(Saved data entries)

○ ○ ○ ○ ○

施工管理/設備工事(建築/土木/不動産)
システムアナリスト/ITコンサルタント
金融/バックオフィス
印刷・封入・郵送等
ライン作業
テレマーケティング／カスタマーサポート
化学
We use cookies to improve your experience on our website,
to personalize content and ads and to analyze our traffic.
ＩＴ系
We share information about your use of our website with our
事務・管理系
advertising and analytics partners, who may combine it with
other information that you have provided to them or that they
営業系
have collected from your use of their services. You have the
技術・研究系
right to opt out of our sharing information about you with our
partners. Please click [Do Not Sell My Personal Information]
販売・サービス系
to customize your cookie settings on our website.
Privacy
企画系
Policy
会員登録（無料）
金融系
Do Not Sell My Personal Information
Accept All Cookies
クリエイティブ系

○ ○ ○ ○ ○

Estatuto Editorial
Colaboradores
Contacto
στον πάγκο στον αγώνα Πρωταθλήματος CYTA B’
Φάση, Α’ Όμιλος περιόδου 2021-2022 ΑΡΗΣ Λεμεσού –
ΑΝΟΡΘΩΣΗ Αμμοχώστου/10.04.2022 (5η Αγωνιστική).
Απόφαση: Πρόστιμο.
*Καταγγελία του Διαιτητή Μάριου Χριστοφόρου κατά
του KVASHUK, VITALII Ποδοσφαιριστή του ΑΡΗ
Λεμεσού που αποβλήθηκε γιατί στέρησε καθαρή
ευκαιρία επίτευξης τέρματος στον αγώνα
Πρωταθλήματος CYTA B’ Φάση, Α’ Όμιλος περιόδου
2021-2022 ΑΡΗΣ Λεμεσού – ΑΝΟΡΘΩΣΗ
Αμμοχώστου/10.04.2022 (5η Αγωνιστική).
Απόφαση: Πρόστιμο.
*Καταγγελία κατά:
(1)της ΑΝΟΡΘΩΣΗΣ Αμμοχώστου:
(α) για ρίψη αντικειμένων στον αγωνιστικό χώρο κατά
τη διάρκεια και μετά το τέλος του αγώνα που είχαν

○ ○ ○ ○ ○

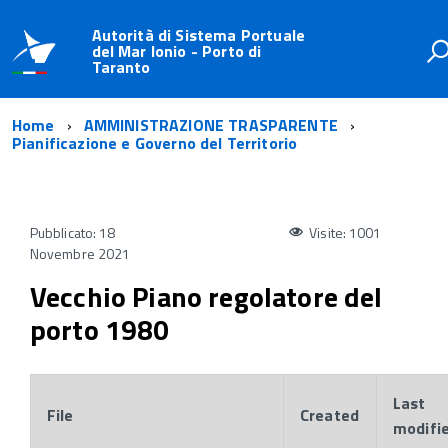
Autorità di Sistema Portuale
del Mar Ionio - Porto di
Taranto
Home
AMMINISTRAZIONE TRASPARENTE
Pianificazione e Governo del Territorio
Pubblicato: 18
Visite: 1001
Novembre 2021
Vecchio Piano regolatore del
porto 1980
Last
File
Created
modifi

○ ○ ○ ○ ○

Task:
Count the lines of the entries that hold the string "περιόδου", then state that number and nothing more.

Solution for this exercise:
2